Required tasks:
(a) According to the DolphinDB implementation passage, how many records does the CSI 300 Index data contain?
(b) Carry on the DolphinDB implementation passage from its last line.

Passage given:
3. Implementation in DolphinDB

3.1. Test Data

We choose the daily NAV of 3,000 funds (from May 24th, 2018 to May 27th, 2021) with more than 3.3 million entries for the test.

The CSI 300 Index (from 2018.05.24 to 2021.05.27), with a total of 734 records, is also used in the test to align with the daily NAV.

Before implementing, we need to import test data (in the csv file) into DolphinDB dimension tables ("fund_OLAP" and "fund_hs_OLAP").

Table schema of "fund_OLAP":


Field Name	Meaning	Data Type
tradingDate	trading date	DATE
fundNum	fund code	SYMBOL
value	daily NAV	DOUBLE

Table schema of "fund_hs_OLAP":


Field Name	Meaning	Data Type
tradingDate	trading date	DATE
fundNum	stock market index (CSI 300)	SYMBOL
value	closing price	DOUBLE

Import Data

To import data to DolphinDB dimension tables, we need to define functions to load the csv file first.

//get column names of csv files
def readColumnsFromWideCSV(absoluteFilename){
        schema1 = extractTextSchema(absoluteFilename)
        update schema1 set type = `STRING 
        allSymbol = loadText(absoluteFilename,,schema1)[0, 1:]
        titleSchema = extractTextSchema(absoluteFilename, skipRows = 0);
        for(x in allSymbol){
                testValue = exec x[name] from titleSchema
                testValue = testValue[1:]
        }
        return testValue
}
//read cotents of csv files
def readIndexedMatrixFromWideCSV(absoluteFilename){
        contracts = readColumnsFromWideCSV(absoluteFilename)

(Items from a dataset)
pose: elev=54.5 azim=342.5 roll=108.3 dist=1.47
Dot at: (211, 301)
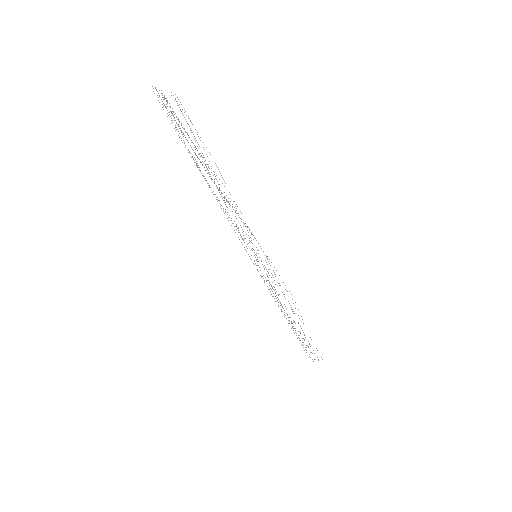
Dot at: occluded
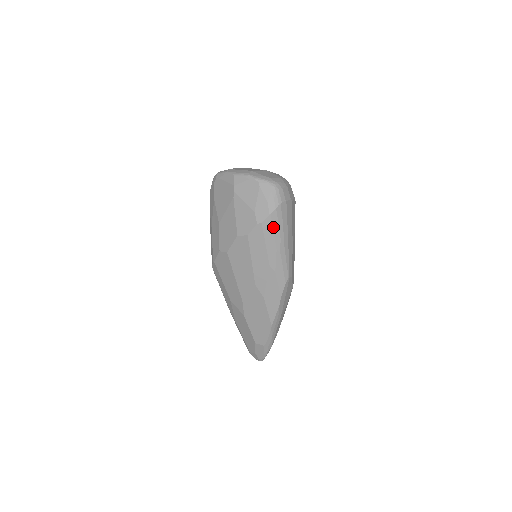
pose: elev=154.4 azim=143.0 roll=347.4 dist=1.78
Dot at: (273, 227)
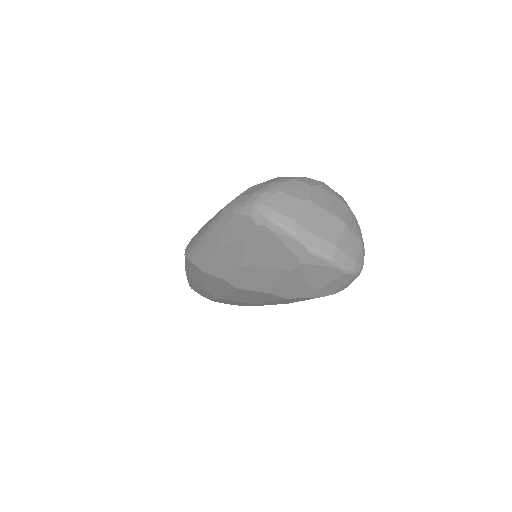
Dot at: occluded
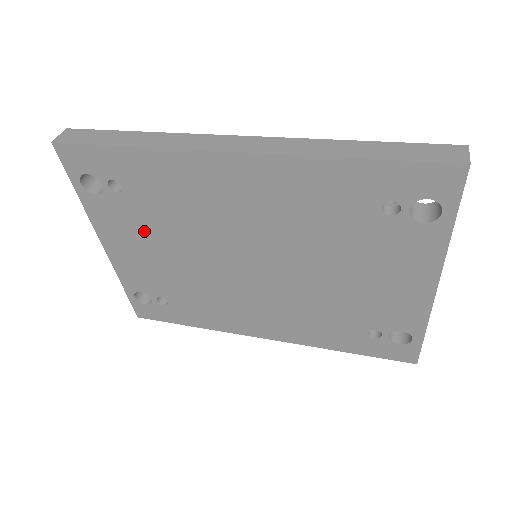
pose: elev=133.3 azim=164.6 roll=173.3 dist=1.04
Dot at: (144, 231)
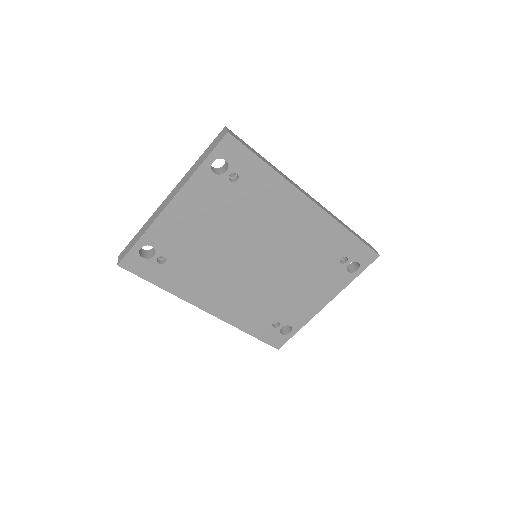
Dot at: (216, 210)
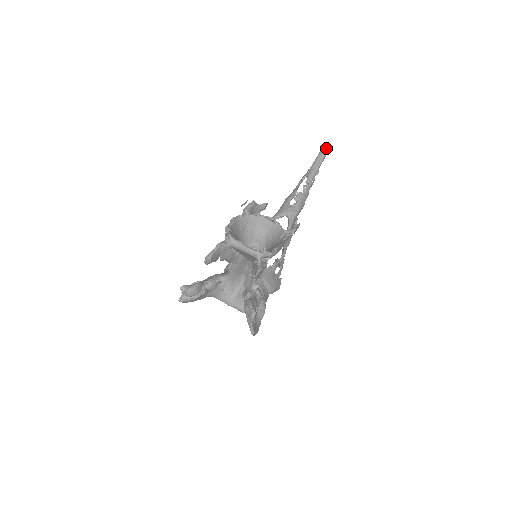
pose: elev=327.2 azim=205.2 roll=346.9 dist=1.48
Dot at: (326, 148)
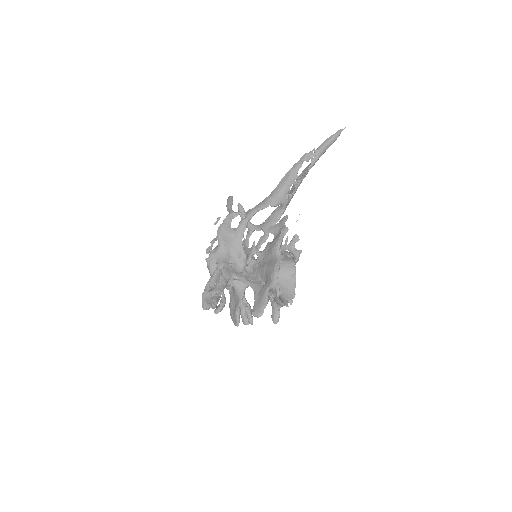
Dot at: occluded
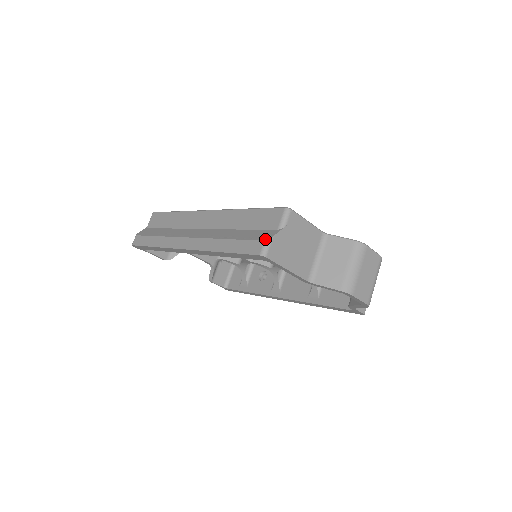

* * *

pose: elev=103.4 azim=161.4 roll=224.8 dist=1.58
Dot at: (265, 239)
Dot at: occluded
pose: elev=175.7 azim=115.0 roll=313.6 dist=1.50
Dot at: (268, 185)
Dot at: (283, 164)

Answers for the tasks:
(a) 734 records

(b)
        dataZoneSchema = extractTextSchema(absoluteFilename, skipRows = 1)
        update dataZoneSchema set type = "DOUBLE" where name != "col0"
        update dataZoneSchema set type = "DATE" where name = "col0"
        dataZoneWithIndexColumn = loadText(absoluteFilename, skipRows = 1, schema = dataZoneSchema)
        indexVector = exec col0 from dataZoneWithIndexColumn
        dataZoneWithoutIndex = dataZoneWithIndexColumn[:, 1:]
        dataMatrix = matrix(dataZoneWithoutIndex)
        dataMatrix.rename!(indexVector, contracts)
        return dataMatrix
}

Rename the columns loaded from the csv file, and store them in DolphinDB in-memory tables.

//daily NAV
allSymbols = readColumnsFromWideCSV(csvPath)$STRING
dataMatrix = readIndexedMatrixFromWideCSV(csvPath)
fundTable = table(dataMatrix.rowNames() as tradingDate, dataMatrix)
result = fundTable.unpivot(`tradingDate, allSymbols).rename!(`tradingDate`fundNum`value)
  
//CSI 300
allSymbols1 = readColumnsFromWideCSV(csvPath1)$STRING
dataMatrix1 = readIndexedMatrixFromWideCSV(csvPath1)
fundTable1 = table(dataMatrix1.rowNames() as tradingDate, dataMatrix1)
result1 = fundTable1.unpivot(`tradingDate, allSymbols1).rename!(`tradingDate`fundNum`value)

Define a DFS database ("dfs://fund_OLAP") and two dimension tables ("fund_OLAP" and "fund_hs_OLAP"), and import the data.

//create a database
dbName = "dfs://fund_OLAP"
dataDate = database(, VALUE, 2021.01.01..2021.12.31)
symbol = database(, HASH, [SYMBOL, 20])
if(existsDatabase(dbName)){
	dropDatabase(dbName)
}
db = database(dbName, COMPO, [dataDate, symbol])
//define the table schema
name = `tradingDate`fundNum`value
type = `DATE`SYMBOL`DOUBLE
tbTemp = table(1:0, name, type)
//create dimension table "fund_OLAP"
tbName1 = "fund_OLAP"
db.createDimensionTable(tbTemp, tbName1)
loadTable(dbName, tbName1).append!(result)
//create dimension table "fund_hs_OLAP"
tbName2 = "fund_hs_OLAP"
db.createDimensionTable(tbTemp, tbName2)
loadTable(dbName, tbName2).append!(result1)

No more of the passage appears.